Koenig IR, Fuchs O, Hansen G, von Mutius E. ve Kopp MV Hassas tıp nedir?Avro, yabancı.Dergi 50, 1700391 (2017).
Collins, FS ve Varmus, H. Hassas tıpta yeni girişimler.N.eng.J. Tıp.372, 793–795 (2015).
Hsu, W., Markey, MK ve Wang, MD.Hassas Tıp Çağında Biyomedikal Görüntüleme Bilişimi: Başarılar, Zorluklar ve Fırsatlar.Reçel.ilaç.bilgi vermek.Doçent.20(6), 1010–1013 (2013).
Garraway, LA, Verweij, J. & Ballman, KV Hassas onkoloji: bir inceleme.J. Klinik.Onkol.31, 1803–1805 (2013).
Wiwatchaitawee, K., Quarterman, J., Geary, S. ve Salem, A. Nanopartikül bazlı bir dağıtım sistemi kullanılarak glioblastoma (GBM) tedavisinde iyileşme.AAPS PharmSciTech 22, 71 (2021).

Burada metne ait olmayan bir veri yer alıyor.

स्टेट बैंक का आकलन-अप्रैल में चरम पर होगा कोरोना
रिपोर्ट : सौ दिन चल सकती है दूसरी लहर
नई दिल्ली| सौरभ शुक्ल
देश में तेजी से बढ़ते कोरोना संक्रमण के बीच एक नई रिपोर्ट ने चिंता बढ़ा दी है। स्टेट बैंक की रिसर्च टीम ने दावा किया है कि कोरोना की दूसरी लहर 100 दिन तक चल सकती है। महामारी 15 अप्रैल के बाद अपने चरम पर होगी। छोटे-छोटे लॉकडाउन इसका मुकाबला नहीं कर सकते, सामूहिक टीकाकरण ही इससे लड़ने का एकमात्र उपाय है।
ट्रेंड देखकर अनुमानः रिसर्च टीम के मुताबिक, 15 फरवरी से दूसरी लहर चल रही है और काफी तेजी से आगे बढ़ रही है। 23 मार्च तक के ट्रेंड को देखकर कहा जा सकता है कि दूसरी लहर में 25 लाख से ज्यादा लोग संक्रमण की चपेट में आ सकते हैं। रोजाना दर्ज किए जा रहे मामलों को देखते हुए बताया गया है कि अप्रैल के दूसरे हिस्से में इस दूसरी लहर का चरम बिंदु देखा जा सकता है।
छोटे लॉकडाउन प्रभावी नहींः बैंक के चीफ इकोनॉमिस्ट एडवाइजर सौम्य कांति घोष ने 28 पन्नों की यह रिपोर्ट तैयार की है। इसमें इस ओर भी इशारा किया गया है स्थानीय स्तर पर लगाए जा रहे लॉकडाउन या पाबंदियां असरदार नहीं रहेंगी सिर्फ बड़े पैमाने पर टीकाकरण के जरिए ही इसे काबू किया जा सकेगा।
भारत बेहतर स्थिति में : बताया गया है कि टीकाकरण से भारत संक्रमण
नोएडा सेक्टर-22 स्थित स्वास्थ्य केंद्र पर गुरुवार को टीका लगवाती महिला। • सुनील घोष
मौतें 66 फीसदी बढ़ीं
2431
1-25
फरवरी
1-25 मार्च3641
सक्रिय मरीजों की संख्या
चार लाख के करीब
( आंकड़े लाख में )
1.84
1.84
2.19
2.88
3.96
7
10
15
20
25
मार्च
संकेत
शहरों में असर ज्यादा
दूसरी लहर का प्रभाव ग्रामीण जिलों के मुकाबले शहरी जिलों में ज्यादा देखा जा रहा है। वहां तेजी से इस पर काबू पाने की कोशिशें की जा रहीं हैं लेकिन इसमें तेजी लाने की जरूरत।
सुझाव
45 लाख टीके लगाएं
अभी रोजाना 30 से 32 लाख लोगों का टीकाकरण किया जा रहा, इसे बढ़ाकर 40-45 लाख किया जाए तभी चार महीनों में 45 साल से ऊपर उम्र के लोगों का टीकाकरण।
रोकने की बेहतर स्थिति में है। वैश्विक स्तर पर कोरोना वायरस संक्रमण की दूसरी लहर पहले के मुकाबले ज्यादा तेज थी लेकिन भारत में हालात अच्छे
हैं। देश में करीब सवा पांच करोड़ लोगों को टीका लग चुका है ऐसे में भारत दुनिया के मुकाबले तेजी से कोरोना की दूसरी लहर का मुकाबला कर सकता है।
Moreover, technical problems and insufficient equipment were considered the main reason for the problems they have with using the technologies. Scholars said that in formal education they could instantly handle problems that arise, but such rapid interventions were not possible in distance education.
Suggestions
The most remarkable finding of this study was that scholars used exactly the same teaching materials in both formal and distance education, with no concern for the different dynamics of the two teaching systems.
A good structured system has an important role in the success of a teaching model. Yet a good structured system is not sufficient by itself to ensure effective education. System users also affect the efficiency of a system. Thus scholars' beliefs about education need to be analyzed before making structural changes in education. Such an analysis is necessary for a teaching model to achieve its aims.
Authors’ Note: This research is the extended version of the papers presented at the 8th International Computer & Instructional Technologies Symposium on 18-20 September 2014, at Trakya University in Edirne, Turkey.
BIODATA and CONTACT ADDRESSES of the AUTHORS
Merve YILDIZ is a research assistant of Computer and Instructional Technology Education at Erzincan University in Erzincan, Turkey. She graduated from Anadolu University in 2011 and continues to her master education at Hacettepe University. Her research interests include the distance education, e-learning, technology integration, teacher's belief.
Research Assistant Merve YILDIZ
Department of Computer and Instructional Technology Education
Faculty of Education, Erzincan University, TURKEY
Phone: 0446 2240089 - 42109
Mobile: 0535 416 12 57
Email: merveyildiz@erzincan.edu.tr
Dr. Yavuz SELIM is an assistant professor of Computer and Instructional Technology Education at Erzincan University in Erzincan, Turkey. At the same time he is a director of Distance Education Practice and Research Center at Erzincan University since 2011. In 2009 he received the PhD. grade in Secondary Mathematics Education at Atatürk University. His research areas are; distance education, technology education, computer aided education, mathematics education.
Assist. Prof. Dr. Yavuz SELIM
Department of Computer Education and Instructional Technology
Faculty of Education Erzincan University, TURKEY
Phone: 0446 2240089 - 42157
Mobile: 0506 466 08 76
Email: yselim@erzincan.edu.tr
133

Aldape K, Zadeh G, Mansouri S, Reifenberger G ve von Daimling A. Glioblastoma: patoloji, moleküler mekanizmalar ve belirteçler.Acta Nöropatoloji.129(6), 829–848 (2015).
Bush, NAO, Chang, SM ve Berger, MS Glioma tedavisine yönelik mevcut ve gelecekteki stratejiler.beyin cerrahisi.Ed.40, 1–14 (2017).